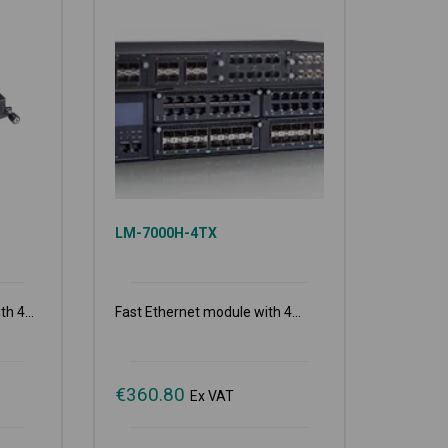
LM-7000H-4TX
h 4...
Fast Ethernet module with 4...
€
360.80
Ex VAT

> **PROMPT**:
The output should be the material above, copied exactly, without its pictures.

> **EXERCISE ANSWER**:
LM-7000H-4TX
h 4...
Fast Ethernet module with 4...
€
360.80
Ex VAT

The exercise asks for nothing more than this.